Y hay más, fue fuertemente criticada por participar “en un acto evangelizador” junto con su amigo Nacho Cano y provocar a los mexicanos con su intención de homenajear, en la Catedral Metropolitana de la Ciudad de México, a Hernán Cortés. Y además la acusan de pagar 310 mil euros del erario para que fuera invitada de honor a México y recibir medallas.

Le recordaron a Díaz Ayuso que su novio intento defraudar a la hacienda española y advirtieron que quizá pueda hacer negocios con empresarios mexicanos a partir de los servicios públicos de los madrileños, ah, y que su jefe de Gabinete sea citado a declarar mientras ella se pasea en la Riviera Maya.

Y le exigen dejar de hablar en nombre de todos los madrileños, que deje de avergonzarlos y que cumpla la ley.

Manuela Bergerot Uncal, portavoz de Más Madrid en la Asamblea de Madrid, es firme al ir contra Díaz Ayuso: “Hay que ser fanática para ir a México a reivindicar a un conquistador medieval en pleno Siglo 21. Nuestra historia común con México merece una relación de respeto mutuo y no un performance colonial. México es un país soberano que merece respeto.

“Mas quisiera la vividora de Isabel Díaz Ayuso tener una cuarta parte del currículum de Claudia Sheinbaum. Mexico es un país amigo que acogió el exilio republicano cuando todo mundo le cerraba la puerta. México es la tierra de la libertad que acogió a los españoles que perdieron todo con el fascismo en España”.

En fin. Este es el perfil de un personaje de ultra derecha que visitó México y usó su investidura para hacer propaganda, desde la ignorancia y la indolencia histórica, en favor de un proceso histórico doloroso marcado por el abuso, la violencia y la imposición… festejando que haya miles de Malinches en el metro de Madrid.

RADAR

RESPONSABILIDAD SOCIAL. Nos hacen ver que en México hay iniciativas que no hacen ruido pero que transforman comunidades enteras todos los días. Una de ellas ocurre más de 900 veces al año y se trata del Programa Nacional de Voluntariado de The Home Depot, uno de los más grandes del país, con presencia en las 32 entidades.

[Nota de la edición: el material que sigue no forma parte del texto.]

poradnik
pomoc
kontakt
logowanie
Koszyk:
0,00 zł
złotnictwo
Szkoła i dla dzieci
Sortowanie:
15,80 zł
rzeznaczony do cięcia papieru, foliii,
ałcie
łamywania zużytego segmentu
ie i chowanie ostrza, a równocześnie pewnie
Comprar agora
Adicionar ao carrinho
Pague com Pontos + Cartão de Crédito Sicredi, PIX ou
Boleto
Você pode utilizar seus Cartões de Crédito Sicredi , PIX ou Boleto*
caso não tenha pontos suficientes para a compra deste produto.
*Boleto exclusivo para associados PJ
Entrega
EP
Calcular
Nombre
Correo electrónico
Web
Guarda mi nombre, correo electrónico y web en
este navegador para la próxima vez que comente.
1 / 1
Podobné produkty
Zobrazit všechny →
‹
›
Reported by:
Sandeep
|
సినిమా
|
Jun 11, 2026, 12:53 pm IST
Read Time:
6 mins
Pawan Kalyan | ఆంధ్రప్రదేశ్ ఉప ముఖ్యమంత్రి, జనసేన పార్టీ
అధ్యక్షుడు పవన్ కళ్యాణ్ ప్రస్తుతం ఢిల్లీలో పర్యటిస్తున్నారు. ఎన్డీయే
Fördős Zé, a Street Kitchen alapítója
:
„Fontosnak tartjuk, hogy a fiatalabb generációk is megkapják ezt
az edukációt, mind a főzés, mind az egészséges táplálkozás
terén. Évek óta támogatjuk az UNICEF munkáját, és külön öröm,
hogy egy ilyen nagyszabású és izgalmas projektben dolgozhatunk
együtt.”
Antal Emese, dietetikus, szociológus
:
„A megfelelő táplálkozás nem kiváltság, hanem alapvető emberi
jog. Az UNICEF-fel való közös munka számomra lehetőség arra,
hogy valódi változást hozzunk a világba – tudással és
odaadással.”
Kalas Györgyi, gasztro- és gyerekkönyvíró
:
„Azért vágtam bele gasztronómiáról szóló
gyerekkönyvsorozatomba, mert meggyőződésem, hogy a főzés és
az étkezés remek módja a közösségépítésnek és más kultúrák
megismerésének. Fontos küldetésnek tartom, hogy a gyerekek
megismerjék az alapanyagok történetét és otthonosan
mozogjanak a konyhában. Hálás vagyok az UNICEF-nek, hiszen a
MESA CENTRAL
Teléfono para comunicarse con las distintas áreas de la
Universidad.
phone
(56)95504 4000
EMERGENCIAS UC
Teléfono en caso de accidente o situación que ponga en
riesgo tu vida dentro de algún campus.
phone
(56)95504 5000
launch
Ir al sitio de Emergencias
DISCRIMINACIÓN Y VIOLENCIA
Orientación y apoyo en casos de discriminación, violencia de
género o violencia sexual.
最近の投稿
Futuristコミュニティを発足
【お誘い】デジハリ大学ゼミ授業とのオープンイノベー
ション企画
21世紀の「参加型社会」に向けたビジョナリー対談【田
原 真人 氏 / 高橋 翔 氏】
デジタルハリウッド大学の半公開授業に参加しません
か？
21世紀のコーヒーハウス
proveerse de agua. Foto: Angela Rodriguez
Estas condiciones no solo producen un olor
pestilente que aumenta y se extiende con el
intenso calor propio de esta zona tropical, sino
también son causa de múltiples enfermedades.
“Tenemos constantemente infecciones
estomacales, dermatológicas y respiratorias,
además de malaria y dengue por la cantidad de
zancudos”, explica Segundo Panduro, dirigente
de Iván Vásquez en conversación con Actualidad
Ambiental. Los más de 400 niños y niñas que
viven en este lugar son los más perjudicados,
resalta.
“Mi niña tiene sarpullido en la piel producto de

Su objetivo, me comentan, es claro: recuperar espacios públicos y devolverles dignidad a las comunidades. Parques abandonados, escuelas deterioradas, centros comunitarios olvidados espacios que, tras una jornada de voluntariado, vuelven a ser puntos de encuentro, desarrollo y convivencia.

Los resultados del último año dimensionan el alcance de esta iniciativa: 392 jornadas enfocadas en rehabilitación de espacios, más de 250 escuelas mejoradas en todo el país, más de 90 parques rehabilitados, 52 albergues y asilos intervenidos, 39 asociaciones civiles fortalecidas y 9 hospitales apoyados.

Ojalá hubiera más iniciativas como esta que generen un círculo virtuoso, siempre en favor de la sociedad. ¡Bravo!